*WORK ORDER*
Using the records below, repeat exactly the lines from the one holding "staining of squamous" through the one holding "immunohistochemical staining of", both ends included, and no others.

╭──

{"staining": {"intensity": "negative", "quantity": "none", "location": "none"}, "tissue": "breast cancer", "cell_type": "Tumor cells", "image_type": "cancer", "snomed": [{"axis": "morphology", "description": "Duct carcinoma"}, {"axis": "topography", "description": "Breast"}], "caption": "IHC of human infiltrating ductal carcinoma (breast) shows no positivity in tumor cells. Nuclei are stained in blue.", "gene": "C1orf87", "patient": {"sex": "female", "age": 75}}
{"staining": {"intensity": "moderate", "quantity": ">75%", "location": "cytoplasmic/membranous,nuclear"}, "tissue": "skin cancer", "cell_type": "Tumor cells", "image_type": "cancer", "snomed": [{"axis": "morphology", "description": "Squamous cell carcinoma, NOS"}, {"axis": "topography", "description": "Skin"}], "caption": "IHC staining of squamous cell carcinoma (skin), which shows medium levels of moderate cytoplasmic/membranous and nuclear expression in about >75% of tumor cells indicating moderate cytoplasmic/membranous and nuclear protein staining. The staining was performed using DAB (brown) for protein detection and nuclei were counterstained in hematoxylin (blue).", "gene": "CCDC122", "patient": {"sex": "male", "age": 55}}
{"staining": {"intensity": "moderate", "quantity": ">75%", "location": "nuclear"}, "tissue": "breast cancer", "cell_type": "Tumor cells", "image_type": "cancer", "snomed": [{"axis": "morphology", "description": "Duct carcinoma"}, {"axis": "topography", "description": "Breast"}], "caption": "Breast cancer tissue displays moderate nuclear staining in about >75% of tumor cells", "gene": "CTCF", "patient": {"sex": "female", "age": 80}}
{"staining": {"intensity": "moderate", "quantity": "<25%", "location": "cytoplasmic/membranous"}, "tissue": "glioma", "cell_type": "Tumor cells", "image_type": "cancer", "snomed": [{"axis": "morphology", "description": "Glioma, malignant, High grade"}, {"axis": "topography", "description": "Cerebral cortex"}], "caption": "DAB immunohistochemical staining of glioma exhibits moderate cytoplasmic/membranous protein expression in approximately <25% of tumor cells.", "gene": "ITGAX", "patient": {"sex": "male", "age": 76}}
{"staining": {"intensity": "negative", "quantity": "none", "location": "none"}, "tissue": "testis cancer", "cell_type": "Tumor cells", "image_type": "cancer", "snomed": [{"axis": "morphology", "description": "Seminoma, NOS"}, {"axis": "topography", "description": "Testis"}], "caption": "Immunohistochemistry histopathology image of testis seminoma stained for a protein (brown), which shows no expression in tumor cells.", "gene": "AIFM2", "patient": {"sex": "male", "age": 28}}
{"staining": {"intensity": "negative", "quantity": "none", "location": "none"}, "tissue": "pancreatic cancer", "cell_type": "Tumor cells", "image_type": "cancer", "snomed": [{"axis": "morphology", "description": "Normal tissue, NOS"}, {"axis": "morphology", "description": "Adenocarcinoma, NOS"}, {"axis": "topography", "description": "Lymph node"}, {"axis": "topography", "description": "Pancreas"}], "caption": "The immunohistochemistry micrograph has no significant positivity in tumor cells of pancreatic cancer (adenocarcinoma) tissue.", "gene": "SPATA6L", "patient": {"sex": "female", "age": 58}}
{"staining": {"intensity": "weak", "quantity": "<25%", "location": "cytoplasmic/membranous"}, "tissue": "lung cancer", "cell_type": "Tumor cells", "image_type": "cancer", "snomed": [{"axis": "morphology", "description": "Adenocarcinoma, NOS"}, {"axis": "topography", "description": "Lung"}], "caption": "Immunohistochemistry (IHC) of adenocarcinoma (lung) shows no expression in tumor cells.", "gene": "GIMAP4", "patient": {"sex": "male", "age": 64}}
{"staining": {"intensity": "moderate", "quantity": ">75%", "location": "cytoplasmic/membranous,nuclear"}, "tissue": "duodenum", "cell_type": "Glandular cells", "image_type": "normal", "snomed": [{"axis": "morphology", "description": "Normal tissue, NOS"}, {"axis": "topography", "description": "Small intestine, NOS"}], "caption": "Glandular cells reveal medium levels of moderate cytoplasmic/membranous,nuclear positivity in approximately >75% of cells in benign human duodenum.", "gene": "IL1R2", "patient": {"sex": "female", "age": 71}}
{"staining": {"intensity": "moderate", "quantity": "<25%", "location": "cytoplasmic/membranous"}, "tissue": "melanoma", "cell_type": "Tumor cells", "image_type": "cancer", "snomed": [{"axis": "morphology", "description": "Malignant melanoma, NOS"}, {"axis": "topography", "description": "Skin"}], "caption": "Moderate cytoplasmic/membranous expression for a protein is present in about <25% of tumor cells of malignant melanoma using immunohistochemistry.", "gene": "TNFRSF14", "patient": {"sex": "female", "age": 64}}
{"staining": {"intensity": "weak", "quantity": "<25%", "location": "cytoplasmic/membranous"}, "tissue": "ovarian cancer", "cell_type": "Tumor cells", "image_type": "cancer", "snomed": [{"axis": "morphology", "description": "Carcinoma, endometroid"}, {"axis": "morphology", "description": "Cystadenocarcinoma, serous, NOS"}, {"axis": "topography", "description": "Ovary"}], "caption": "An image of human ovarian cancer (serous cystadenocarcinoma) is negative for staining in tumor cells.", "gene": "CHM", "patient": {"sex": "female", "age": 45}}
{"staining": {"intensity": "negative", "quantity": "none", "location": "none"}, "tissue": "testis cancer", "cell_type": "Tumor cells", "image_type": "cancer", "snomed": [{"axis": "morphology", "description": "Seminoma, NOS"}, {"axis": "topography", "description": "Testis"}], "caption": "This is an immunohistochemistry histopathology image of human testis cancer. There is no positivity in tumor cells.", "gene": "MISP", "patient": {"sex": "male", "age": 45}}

╰──

*RESPONSE TO THE EXERCISE*
{"staining": {"intensity": "moderate", "quantity": ">75%", "location": "cytoplasmic/membranous,nuclear"}, "tissue": "skin cancer", "cell_type": "Tumor cells", "image_type": "cancer", "snomed": [{"axis": "morphology", "description": "Squamous cell carcinoma, NOS"}, {"axis": "topography", "description": "Skin"}], "caption": "IHC staining of squamous cell carcinoma (skin), which shows medium levels of moderate cytoplasmic/membranous and nuclear expression in about >75% of tumor cells indicating moderate cytoplasmic/membranous and nuclear protein staining. The staining was performed using DAB (brown) for protein detection and nuclei were counterstained in hematoxylin (blue).", "gene": "CCDC122", "patient": {"sex": "male", "age": 55}}
{"staining": {"intensity": "moderate", "quantity": ">75%", "location": "nuclear"}, "tissue": "breast cancer", "cell_type": "Tumor cells", "image_type": "cancer", "snomed": [{"axis": "morphology", "description": "Duct carcinoma"}, {"axis": "topography", "description": "Breast"}], "caption": "Breast cancer tissue displays moderate nuclear staining in about >75% of tumor cells", "gene": "CTCF", "patient": {"sex": "female", "age": 80}}
{"staining": {"intensity": "moderate", "quantity": "<25%", "location": "cytoplasmic/membranous"}, "tissue": "glioma", "cell_type": "Tumor cells", "image_type": "cancer", "snomed": [{"axis": "morphology", "description": "Glioma, malignant, High grade"}, {"axis": "topography", "description": "Cerebral cortex"}], "caption": "DAB immunohistochemical staining of glioma exhibits moderate cytoplasmic/membranous protein expression in approximately <25% of tumor cells.", "gene": "ITGAX", "patient": {"sex": "male", "age": 76}}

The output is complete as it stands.